Sitemap XML files are being crawled as pages. The crawler picked up post-sitemap.xml, page-sitemap.xml, category-sitemap.xml, and author-sitemap.xml as crawlable URLs, all returning 200s with no title, meta description, H1, or content. These aren’t pages – they shouldn’t be in the crawl as content. Not a critical issue but worth noting that your sitemap structure is a Yoast index sitemap splitting into sub-sitemaps, which is standard, but these files should be excluded from any “page” reporting.
Medium priority
Missing meta descriptions on all tag and author pages. The tag pages (free-tools, google-search-console, looker-studio, seo, ai, claude, web-development) and the author page all have no meta description. Google will generate one, but you have no control over what it says. These pages are low priority for content but worth adding basic descriptions to.
Thin word counts on several pages. Contact page is 47 words. Builds hub is 57 words. Tag pages range from 55-94 words. Thoughts hub is 50 words. None of these are likely to rank for anything on their own, but the contact page in particular is worth a note – 47 words is very thin even for a contact page and Google may treat it as low quality.
Homepage word count is 183 words. For a site where the homepage is effectively a content hub, that’s light. It’s not a crisis for a new site but worth being aware of as the site grows.
Low priority / nice to fix
The “why-build-de-bri” post is 443 words. Short for a standalone post, though if the intent is purely a credibility/about piece rather than an organic ranking target that’s fine. Just flagging it.
Tag pages have no meta descriptions. Already noted above but worth a separate callout – if any of these tags ever accumulate enough posts to rank, you’ll want descriptions in place.
No issues found on:
- Status codes – everything is 200, no 404s, no redirects misfiring
- H1s – no pages with multiple H1s, no missing H1s on content pages
- Title tags – all content pages have titles, all follow a consistent format
- Duplicate titles – none detected
What follow-up prompts can you run?
- From here you could create prompts to follow-up for any specific areas, for example:
Title Tags
Looking at the title tags in this crawl data, assess them against SEO best practices. Flag any that are too long, too short, missing the primary keyword, or too similar to each other. Suggest improved versions for any that need work
Meta Descriptions
Review the meta descriptions in this crawl data. Flag any that are missing, too long, too short, or don't accurately reflect the page content. For any that are missing or weak, write a suggested replacement.
Internal linking
Using the internal link counts in this crawl data, identify any pages that appear under-linked from the rest of the site. Flag anything with a low incoming link count that should be better supported, and suggest which other pages on the site would be logical places to add a link to it.
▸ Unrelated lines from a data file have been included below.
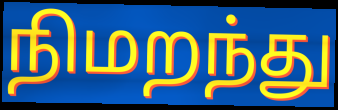
நிமறந்துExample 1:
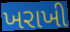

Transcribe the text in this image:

ખરાખી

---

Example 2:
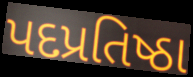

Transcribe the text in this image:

પદપ્રતિષ્ઠા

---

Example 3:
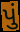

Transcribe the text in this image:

પું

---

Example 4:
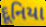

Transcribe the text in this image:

દૂનિયા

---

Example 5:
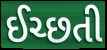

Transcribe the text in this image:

ઈચ્છતીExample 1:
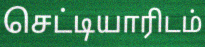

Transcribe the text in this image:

செட்டியாரிடம்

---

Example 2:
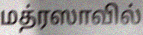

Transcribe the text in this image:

மத்ரஸாவில்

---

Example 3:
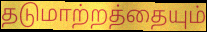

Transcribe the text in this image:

தடுமாற்றத்தையும்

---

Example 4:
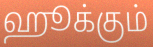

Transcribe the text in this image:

ஹூக்கும்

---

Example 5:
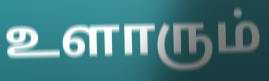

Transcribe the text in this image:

உளாரும்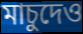
মাচুদেও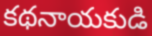
కథనాయకుడిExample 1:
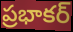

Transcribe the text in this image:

ప్రభాకర్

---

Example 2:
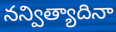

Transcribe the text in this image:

నన్విత్యాదినా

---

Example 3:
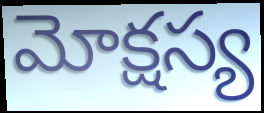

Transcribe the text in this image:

మోక్షస్య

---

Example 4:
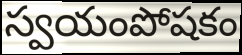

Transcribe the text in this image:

స్వయంపోషకం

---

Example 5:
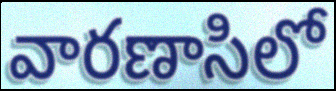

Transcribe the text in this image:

వారణాసిలో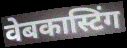
वेबकास्टिंगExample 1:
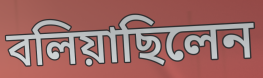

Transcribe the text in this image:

বলিয়াছিলেন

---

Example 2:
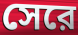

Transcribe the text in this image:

সেরে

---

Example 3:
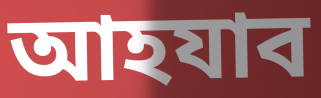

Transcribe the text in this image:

আহযাব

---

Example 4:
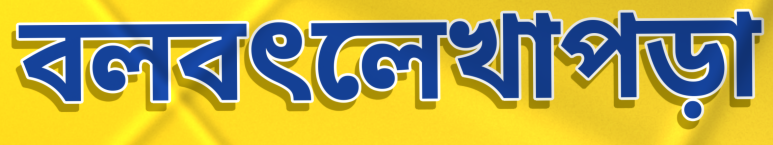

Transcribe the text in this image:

বলবৎলেখাপড়া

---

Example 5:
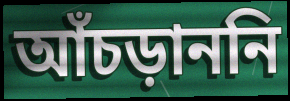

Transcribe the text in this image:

আঁচড়াননিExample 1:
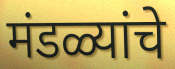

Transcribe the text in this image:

मंडळ्यांचे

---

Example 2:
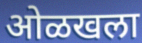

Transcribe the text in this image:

ओळखला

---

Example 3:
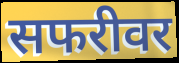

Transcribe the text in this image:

सफरीवर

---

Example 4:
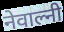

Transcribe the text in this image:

नेवाल्नी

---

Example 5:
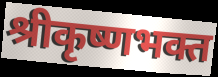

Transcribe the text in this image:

श्रीकृष्णभक्त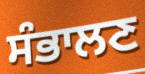
ਸੰਭਾਲਣ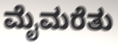
ಮೈಮರೆತುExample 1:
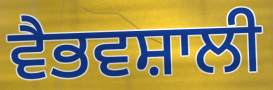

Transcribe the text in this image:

ਵੈਭਵਸ਼ਾਲੀ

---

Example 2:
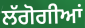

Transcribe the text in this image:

ਲੱਗੋਗੀਆਂ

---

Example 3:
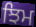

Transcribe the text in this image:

ਝਿਮ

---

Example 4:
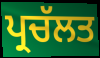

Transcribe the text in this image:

ਪ੍ਰਚੱਲਤ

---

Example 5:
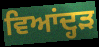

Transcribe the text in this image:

ਵਿਆਂਦ੍ਹੜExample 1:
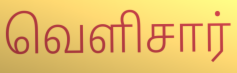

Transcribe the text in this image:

வெளிசார்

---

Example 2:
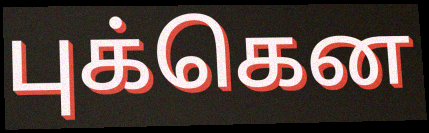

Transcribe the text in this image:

புக்கென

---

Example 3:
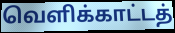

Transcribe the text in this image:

வெளிக்காட்டத்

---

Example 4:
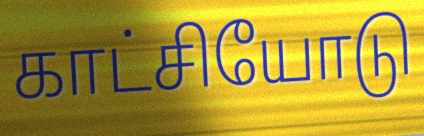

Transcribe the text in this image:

காட்சியோடு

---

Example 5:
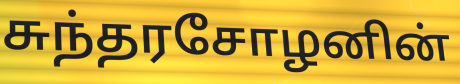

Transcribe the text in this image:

சுந்தரசோழனின்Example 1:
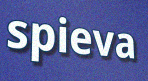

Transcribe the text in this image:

spieva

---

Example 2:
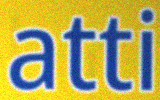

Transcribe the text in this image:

atti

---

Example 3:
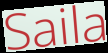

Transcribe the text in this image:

Saila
Working with AI tools to crawl and audit your site is a different experience. Instead of just seeing the data and making your own conclusions, Claude looked through the data, provided context and also told me what to fix prior to launch via a prioritised fix list.
When does this workflow stop being enough?
I love paid crawling tools and even though this isn’t a replacement for a full technical audit, it’s more than good enough for a pre-launch check on a small site.
Where it starts to break down: larger sites with complex redirect chains, JavaScript-heavy sites where content is rendered client-side, or anything that needs custom crawl configuration beyond what the script handles. For those scenarios, the paid Screaming Frog licence starts to justify itself pretty quickly.
If you want to take the Claude approach further without paying for Screaming Frog, the claude-seo.md workflow covers a more advanced setup using Claude Code directly – worth a look if you’re comfortable in the terminal.